Angin dari arah kanannya tiba-tiba berembus kencang menerpa dirinya. Jaka langsung merinding kedinginan. Sampai api unggun yang ia buat tak mampu mengembalikan kehangatannya.

“Bukan, Nak!” suara seseorang memasuki telinganya. Parau dan tidak enak didengar.

“Si-siapa itu?” Jaka melirik ke arah angin tadi. Ia rasa dari situlah suara tadi berasal.

“Ini bukanlah mimpi,” ucap seseorang yang muncul dari balik kabut.

“Si-siapa ka-kakek?” Jaka mundur ketakutan. Wajah kakek tersebut sangatlah mengerikan. Kakinya juga tidak tampak. Kakek itu terlihat melayang di udara.

“Ehm, ehm. Aku lupa ini.” Kakek itu berdeham dan dalam sekejap suaranya berubah. Wujudnya pun sekarang menjadi lebih manusiawi.

“De-demit!” teriak Jaka yang berlari dan berlindung di balik pohon.

“Hus! Tidak sopan! Aku ini bukan demit!” Suara kakek berpakaian ala-ala pendekar Cina itu berbisik keras dari belakangnya.

Sontak suara tersebut langsung membuat Jaka bertekuk lutut dan memohon.

“Ampun, Mbah. Ampun! Saya cuma numpang istirahat, Mbah. Izinkan saya cari tempat lain ya, Mbah.”

Tubuhnya gemetaran, kulitnya merinding, matanya tak berani melihat sosok kakek misterius itu. Kakinya juga sudah mati rasa dan tak bisa berdiri lagi. Apalagi untuk berlari. Sangat tidak mungkin.

“Tenanglah, Nak Jaka.” Kakek berjenggot putih itu kini berbisik lebih lembut.

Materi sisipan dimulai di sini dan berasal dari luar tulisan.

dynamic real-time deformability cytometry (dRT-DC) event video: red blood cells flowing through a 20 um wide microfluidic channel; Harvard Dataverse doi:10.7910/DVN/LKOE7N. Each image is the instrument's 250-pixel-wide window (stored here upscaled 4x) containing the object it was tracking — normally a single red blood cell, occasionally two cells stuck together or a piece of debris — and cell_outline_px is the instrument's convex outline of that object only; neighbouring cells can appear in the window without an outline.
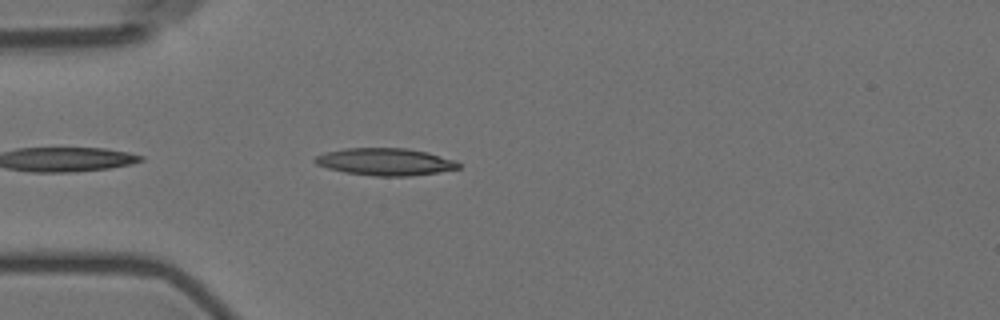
{"species": "Egyptian fruit bat (a non-hibernating species)", "species_latin": "Rousettus aegyptiacus", "temperature_condition": "room temperature", "stored_images_in_passage": 4, "camera_frame_rate_fps": 3000, "um_per_image_px": 0.085, "animal": {"sex": "female"}, "frame": {"image": 1, "passage_image": 4, "time_ms": 4.333, "image_size_px": [1000, 320], "cell_outline_px": [[460, 168], [440, 172], [412, 176], [372, 176], [344, 172], [328, 168], [316, 164], [312, 160], [316, 156], [324, 152], [344, 148], [404, 148], [428, 152], [456, 160], [460, 164]], "centroid_in_image_um": [32.75, 13.75], "position_along_channel_um": 52.3, "area_um2": 23.0}}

“Mbah kok tau nama saya?” tanya Jaka keheranan. Ia masih belum berani mendongak.

Kakek misterius di depannya hanya diam. Ia justru memegang pundak Jaka dan menarik tangan kanan Jaka. Lalu ia meletakkan sebuah kalung permata di atas telapak tangannya. Kalung itu mulai bersinar merah terang saat bersentuhan dengan Jaka.

Sinar merah itu kemudian mengundang cahaya putih yang menyilaukan mata. Perlahan cahaya tersebut menyelimuti sekujur tubuhnya. Ketika cahaya itu memudar, kakek pendekar tadi juga ikut menghilang. Kalung permata itu secara ajaib juga sudah menempel di leher Jaka.

“Aku tau kau punya banyak pertanyaan.” Suara kakek itu kembali terdengar. Kali ini seperti menggema di dalam kepala Jaka tanpa menampakkan wujudnya.

“Mbah?” Jaka mengerjap-ngerjapkan matanya. Kilau cahaya tadi membuat matanya agak terganggu.